Nothing but the text of the records should come back; copy it exactly and leave the pictures out.

(Beginning of Input data)

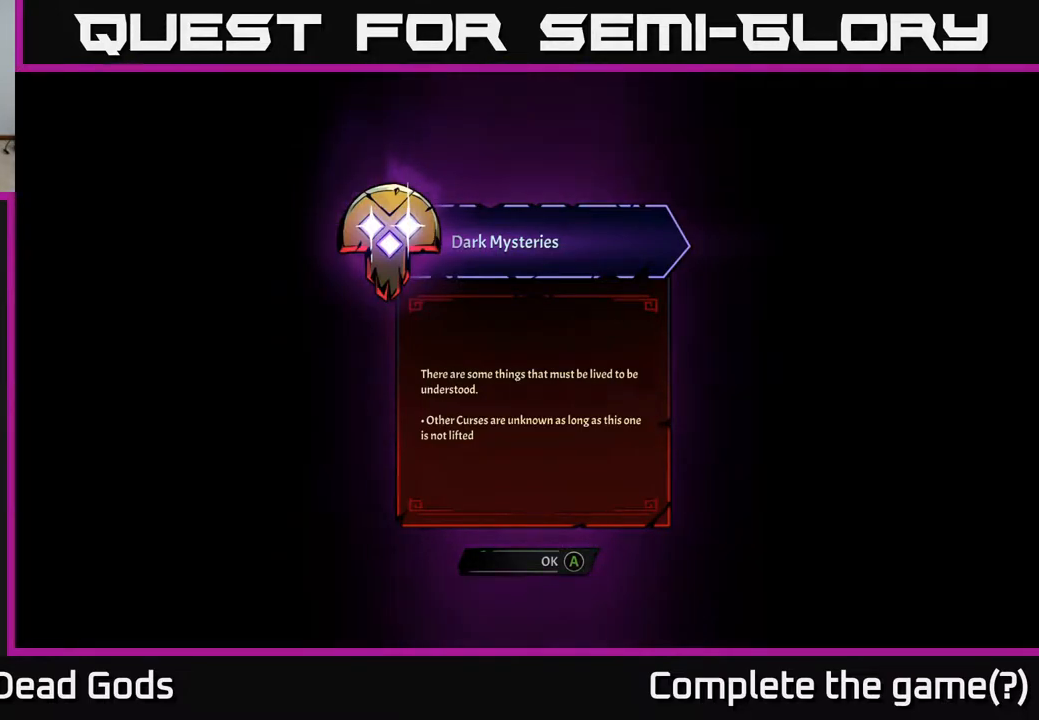
{"buttons": [], "left_stick": "center", "right_stick": "center", "events": [[150, "A", "down"], [217, "A", "up"]]}
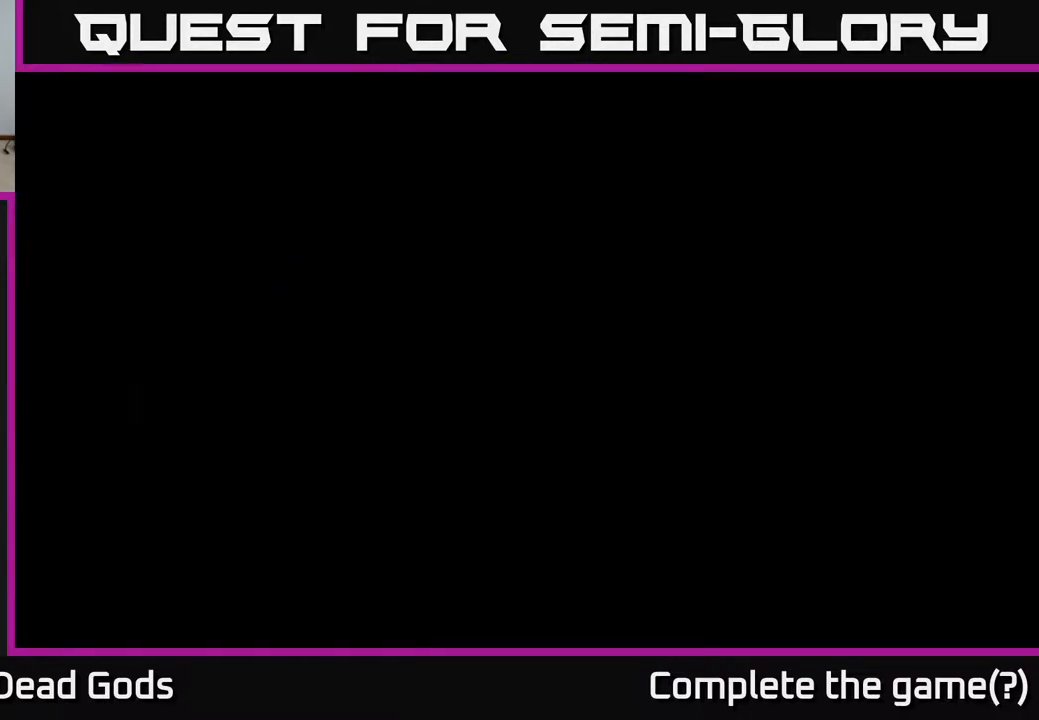
{"buttons": [], "left_stick": "center", "right_stick": "center", "events": []}
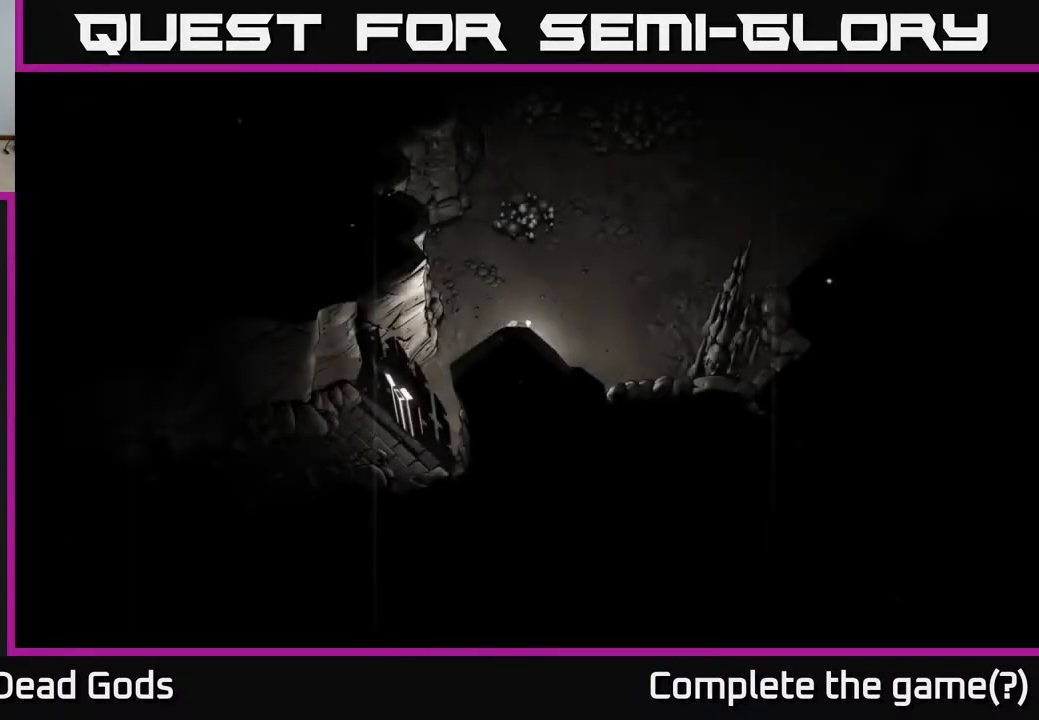
{"buttons": [], "left_stick": "up", "right_stick": "center", "events": [[450, "left_stick", "up"]]}
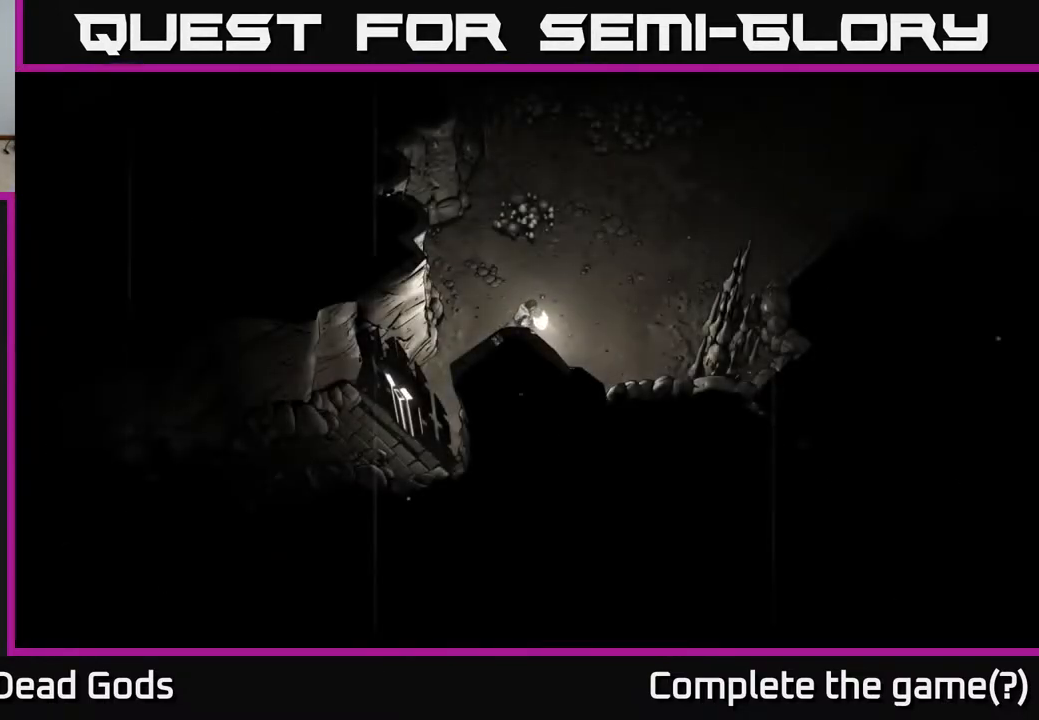
{"buttons": [], "left_stick": "up-right", "right_stick": "center", "events": [[100, "left_stick", "up-right"]]}
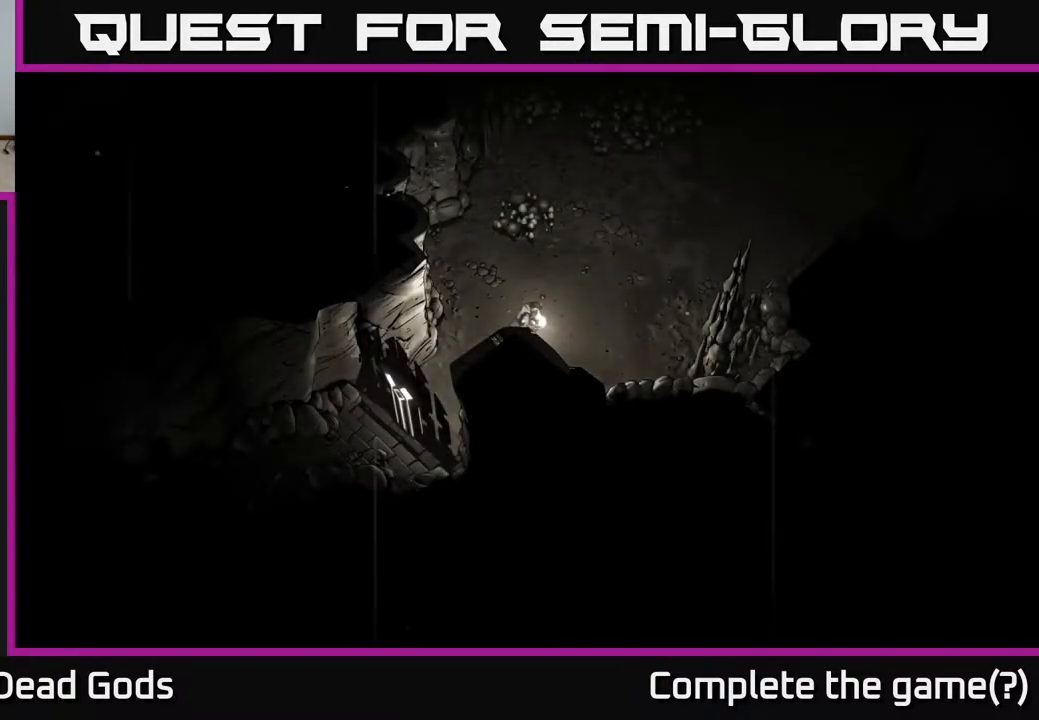
{"buttons": [], "left_stick": "up-right", "right_stick": "center", "events": []}
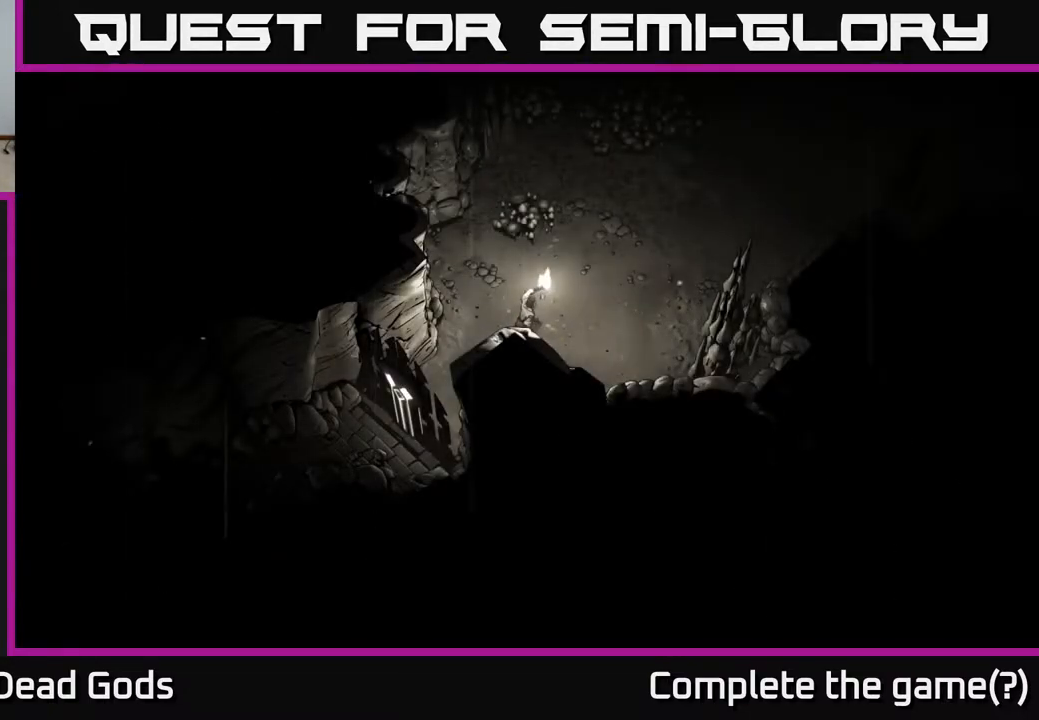
{"buttons": [], "left_stick": "up-right", "right_stick": "center", "events": []}
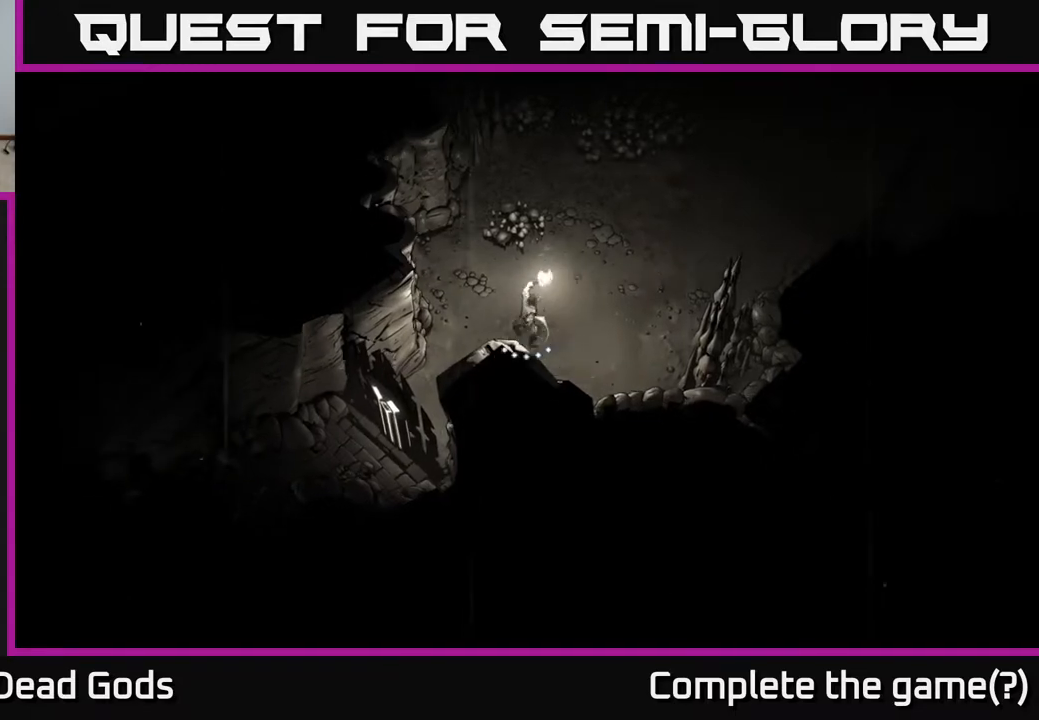
{"buttons": [], "left_stick": "up-right", "right_stick": "center", "events": []}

(End of Input data)

▶ [Finished task]:
{"buttons": [], "left_stick": "center", "right_stick": "center", "events": [[150, "A", "down"], [217, "A", "up"]]}
{"buttons": [], "left_stick": "center", "right_stick": "center", "events": []}
{"buttons": [], "left_stick": "up", "right_stick": "center", "events": [[450, "left_stick", "up"]]}
{"buttons": [], "left_stick": "up-right", "right_stick": "center", "events": [[100, "left_stick", "up-right"]]}
{"buttons": [], "left_stick": "up-right", "right_stick": "center", "events": []}
{"buttons": [], "left_stick": "up-right", "right_stick": "center", "events": []}
{"buttons": [], "left_stick": "up-right", "right_stick": "center", "events": []}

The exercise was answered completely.